## Stored data:
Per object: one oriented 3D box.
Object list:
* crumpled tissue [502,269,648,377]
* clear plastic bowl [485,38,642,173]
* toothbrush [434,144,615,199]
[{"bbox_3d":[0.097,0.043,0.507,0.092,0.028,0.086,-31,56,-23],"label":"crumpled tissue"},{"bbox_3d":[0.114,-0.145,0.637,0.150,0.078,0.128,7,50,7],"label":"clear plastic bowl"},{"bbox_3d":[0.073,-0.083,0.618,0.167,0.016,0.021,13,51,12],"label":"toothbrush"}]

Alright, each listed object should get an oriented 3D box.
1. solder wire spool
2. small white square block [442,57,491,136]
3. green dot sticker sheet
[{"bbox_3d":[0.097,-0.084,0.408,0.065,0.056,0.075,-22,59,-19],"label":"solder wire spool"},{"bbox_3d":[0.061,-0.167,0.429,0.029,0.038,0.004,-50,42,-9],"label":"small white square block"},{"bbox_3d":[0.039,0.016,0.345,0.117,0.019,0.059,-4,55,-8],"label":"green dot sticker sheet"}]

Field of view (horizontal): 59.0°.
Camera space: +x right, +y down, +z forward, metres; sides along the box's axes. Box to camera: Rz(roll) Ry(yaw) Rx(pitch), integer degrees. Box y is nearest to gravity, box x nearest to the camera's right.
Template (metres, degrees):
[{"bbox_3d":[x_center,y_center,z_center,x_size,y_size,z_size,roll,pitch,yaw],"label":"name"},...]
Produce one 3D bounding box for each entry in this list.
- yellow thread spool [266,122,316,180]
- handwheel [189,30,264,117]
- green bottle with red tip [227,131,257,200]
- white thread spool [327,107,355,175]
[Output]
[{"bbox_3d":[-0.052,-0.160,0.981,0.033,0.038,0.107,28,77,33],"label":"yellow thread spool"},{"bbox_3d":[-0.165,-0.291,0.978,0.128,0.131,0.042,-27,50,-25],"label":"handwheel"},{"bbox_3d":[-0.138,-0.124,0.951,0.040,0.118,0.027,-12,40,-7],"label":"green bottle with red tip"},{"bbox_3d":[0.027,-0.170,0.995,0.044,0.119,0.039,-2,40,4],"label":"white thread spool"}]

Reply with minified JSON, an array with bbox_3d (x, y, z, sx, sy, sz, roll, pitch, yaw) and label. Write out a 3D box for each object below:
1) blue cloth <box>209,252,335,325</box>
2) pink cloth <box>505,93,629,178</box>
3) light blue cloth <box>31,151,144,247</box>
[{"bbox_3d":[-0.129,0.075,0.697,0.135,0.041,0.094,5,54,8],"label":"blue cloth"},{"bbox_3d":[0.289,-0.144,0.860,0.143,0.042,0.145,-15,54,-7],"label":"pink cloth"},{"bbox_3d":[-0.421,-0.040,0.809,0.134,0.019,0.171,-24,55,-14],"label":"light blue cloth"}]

## Aim of the exercise:
Retype word for word everything in the listing above from the line that holds "Alright, each listed" down to the line that holds "Field of view (horizontal): 59.0°.". Keep both end lines and leave out the rest.

## Response to the exercise:
Alright, each listed object should get an oriented 3D box.
1. solder wire spool
2. small white square block [442,57,491,136]
3. green dot sticker sheet
[{"bbox_3d":[0.097,-0.084,0.408,0.065,0.056,0.075,-22,59,-19],"label":"solder wire spool"},{"bbox_3d":[0.061,-0.167,0.429,0.029,0.038,0.004,-50,42,-9],"label":"small white square block"},{"bbox_3d":[0.039,0.016,0.345,0.117,0.019,0.059,-4,55,-8],"label":"green dot sticker sheet"}]

Field of view (horizontal): 59.0°.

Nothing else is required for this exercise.